Rebbetzin Sarah Schneirer created the Bais Yaakov movement to combat the assimilation of young girls in Poland. Without adequate Jewish education, most girls had their heads in romantic novels and did not have the love of Yiddishkeit their mothers had.
If our girls attend 10 years of yeshiva and their minds are still on romantic novels and inappropriate movies in the eighth grade, something must be terribly wrong. Unlike the yeshiva system that is rooted in a deep mesorah spanning hundreds of years, there is no such mesorah for girls. Therefore, it is imperative that the limudei kodesh curriculum for Bais Yaakovs be completely re-evaluated.
Perhaps we have become a bit too competitive. Perhaps we have allowed the Israeli seminary system to dictate our curricula here? If a school loses 10 girls to the “streets” while 10 others get into the top seminary, is that a measure of success?
Our girls need to feel loved and validated by both their parents and their schools, especially when they go through the difficult trials of adolescence. They respond to inspirational Torah messages. They rise to the occasion when asked to do a chesed for another Jew. They need Navi lessons enriched with Hashkafah. They need to be elevated so they can appreciate the need for tznius. They need to feel the kedusha of our Holy Torah.
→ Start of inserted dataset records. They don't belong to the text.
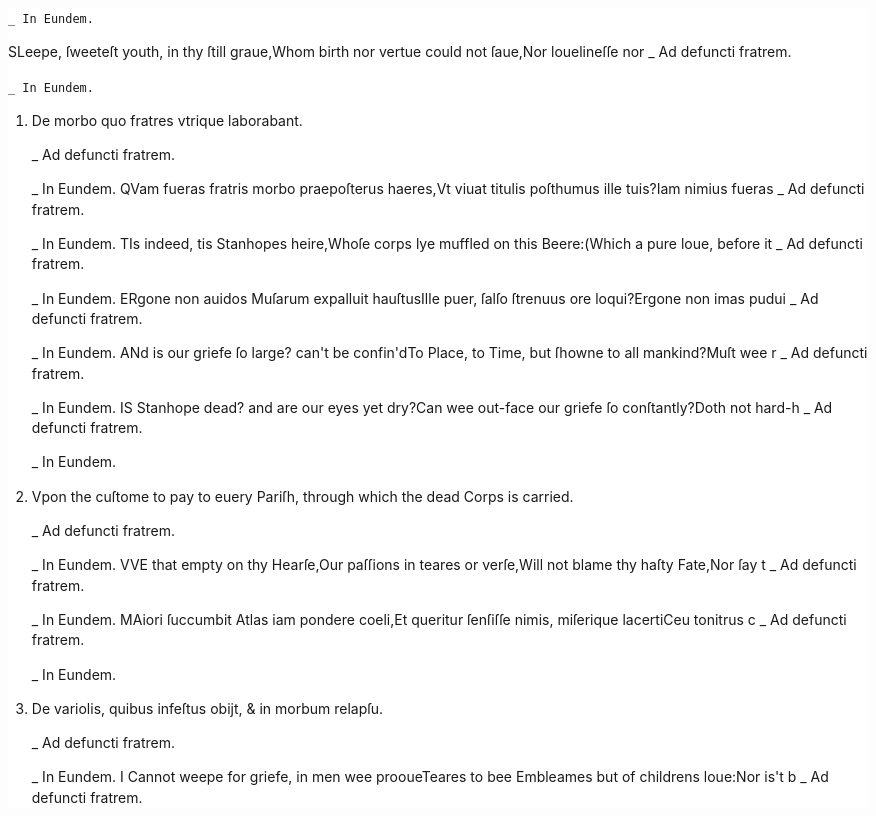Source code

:     _ In Eundem.
SLeepe, ſweeteſt youth, in thy ſtill graue,Whom birth nor vertue could not ſaue,Nor louelineſſe nor 
    _ Ad defuncti fratrem.

    _ In Eundem.

1. De morbo quo fratres vtrique laborabant.

    _ Ad defuncti fratrem.

    _ In Eundem.
QVam fueras fratris morbo praepoſterus haeres,Vt viuat titulis poſthumus ille tuis?Iam nimius fueras
    _ Ad defuncti fratrem.

    _ In Eundem.
TIs indeed, tis Stanhopes heire,Whoſe corps lye muffled on this Beere:(Which a pure loue, before it 
    _ Ad defuncti fratrem.

    _ In Eundem.
ERgone non auidos Muſarum expalluit hauſtusIlle puer, ſalſo ſtrenuus ore loqui?Ergone non imas pudui
    _ Ad defuncti fratrem.

    _ In Eundem.
ANd is our griefe ſo large? can't be confin'dTo Place, to Time, but ſhowne to all mankind?Muſt wee r
    _ Ad defuncti fratrem.

    _ In Eundem.
IS Stanhope dead? and are our eyes yet dry?Can wee out-face our griefe ſo conſtantly?Doth not hard-h
    _ Ad defuncti fratrem.

    _ In Eundem.

1. Vpon the cuſtome to pay to euery Pariſh, through which the dead Corps is carried.

    _ Ad defuncti fratrem.

    _ In Eundem.
VVE that empty on thy Hearſe,Our paſſions in teares or verſe,Will not blame thy haſty Fate,Nor ſay t
    _ Ad defuncti fratrem.

    _ In Eundem.
MAiori ſuccumbit Atlas iam pondere coeli,Et queritur ſenſiſſe nimis, miſerique lacertiCeu tonitrus c
    _ Ad defuncti fratrem.

    _ In Eundem.

1. De variolis, quibus infeſtus obijt, & in morbum relapſu.

    _ Ad defuncti fratrem.

    _ In Eundem.
I Cannot weepe for griefe, in men wee prooueTeares to bee Embleames but of childrens loue:Nor is't b
    _ Ad defuncti fratrem.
Parents also need to listen better and become involved more. We don’t have to send our child to a questionable party or social event just because “everyone” is going. We need to be more vigilant about the material that enters our homes and the access our children may have to inappropriate material on the internet. Even if we may believe that our computer is blocked, our children can access material in very creative ways. If we allow our children computer privileges, they must be very carefully monitored. We should check our children’s buddy lists, making sure we know each child on the list. We must keep the computer in a public space so that we can monitor internet activity better (even adults need to monitor their own internet use!).
Lastly, we need to learn to communicate better with our daughters. It is especially important for fathers to learn to relate better to their daughters. If daughters become alienated from their fathers, to whom will they turn to receive male affection? Who will provide for a daughter’s self-esteem if her father has become detached? Fathers must spend time with their daughters, listening and discussing their issues.
We face huge challenges. Maintaining our frum society is perhaps more difficult than at any other time in Jewish history. We must battle the influences of our corrupt culture by building our children’s neshamos through Yiras Shamayim and Ahavas Chesed. Our daughters need to be loved and validated by both of their parents and their teachers, not isolated and tracked and made to feel worthless.
My fellow educators are perhaps the most talented group of people in Klal Yisrael. If we commit ourselves to working toward solutions, in cooperation with parents, then I firmly believe that, like Sarah Schneirer decades ago, we can formulate a curriculum that will continue to produce Bnos Yisrael who will build beautiful families that would make our grandparents proud of us.
May HaShem help us to begin this monumental effort before it is too late.